About this exercise:
Give the data again exactly, from its opening line through the line in which "HIZMETLERIMIZ" appears.

Dataset entries:
============
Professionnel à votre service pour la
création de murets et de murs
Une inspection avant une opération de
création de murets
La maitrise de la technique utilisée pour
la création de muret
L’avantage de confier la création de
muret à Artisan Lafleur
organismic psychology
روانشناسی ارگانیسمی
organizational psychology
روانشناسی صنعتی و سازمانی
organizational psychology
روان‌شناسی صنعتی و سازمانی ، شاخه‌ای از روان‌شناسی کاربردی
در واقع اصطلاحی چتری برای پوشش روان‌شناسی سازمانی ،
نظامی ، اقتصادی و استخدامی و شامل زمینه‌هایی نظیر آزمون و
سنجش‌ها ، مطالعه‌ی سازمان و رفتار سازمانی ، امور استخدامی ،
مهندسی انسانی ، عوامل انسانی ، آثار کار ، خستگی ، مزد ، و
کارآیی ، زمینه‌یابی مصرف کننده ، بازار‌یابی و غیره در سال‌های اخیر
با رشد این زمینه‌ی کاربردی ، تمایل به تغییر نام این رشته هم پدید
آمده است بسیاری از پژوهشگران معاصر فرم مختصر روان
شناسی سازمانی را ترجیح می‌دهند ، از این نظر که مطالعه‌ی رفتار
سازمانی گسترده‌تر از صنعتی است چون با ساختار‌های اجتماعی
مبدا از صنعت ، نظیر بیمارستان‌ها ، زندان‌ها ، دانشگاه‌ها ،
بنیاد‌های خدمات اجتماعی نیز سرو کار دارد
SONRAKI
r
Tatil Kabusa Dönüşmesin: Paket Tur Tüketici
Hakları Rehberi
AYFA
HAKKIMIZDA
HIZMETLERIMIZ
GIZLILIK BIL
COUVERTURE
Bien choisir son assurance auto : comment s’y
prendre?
============
Result:
Professionnel à votre service pour la
création de murets et de murs
Une inspection avant une opération de
création de murets
La maitrise de la technique utilisée pour
la création de muret
L’avantage de confier la création de
muret à Artisan Lafleur
organismic psychology
روانشناسی ارگانیسمی
organizational psychology
روانشناسی صنعتی و سازمانی
organizational psychology
روان‌شناسی صنعتی و سازمانی ، شاخه‌ای از روان‌شناسی کاربردی
در واقع اصطلاحی چتری برای پوشش روان‌شناسی سازمانی ،
نظامی ، اقتصادی و استخدامی و شامل زمینه‌هایی نظیر آزمون و
سنجش‌ها ، مطالعه‌ی سازمان و رفتار سازمانی ، امور استخدامی ،
مهندسی انسانی ، عوامل انسانی ، آثار کار ، خستگی ، مزد ، و
کارآیی ، زمینه‌یابی مصرف کننده ، بازار‌یابی و غیره در سال‌های اخیر
با رشد این زمینه‌ی کاربردی ، تمایل به تغییر نام این رشته هم پدید
آمده است بسیاری از پژوهشگران معاصر فرم مختصر روان
شناسی سازمانی را ترجیح می‌دهند ، از این نظر که مطالعه‌ی رفتار
سازمانی گسترده‌تر از صنعتی است چون با ساختار‌های اجتماعی
مبدا از صنعت ، نظیر بیمارستان‌ها ، زندان‌ها ، دانشگاه‌ها ،
بنیاد‌های خدمات اجتماعی نیز سرو کار دارد
SONRAKI
r
Tatil Kabusa Dönüşmesin: Paket Tur Tüketici
Hakları Rehberi
AYFA
HAKKIMIZDA
HIZMETLERIMIZ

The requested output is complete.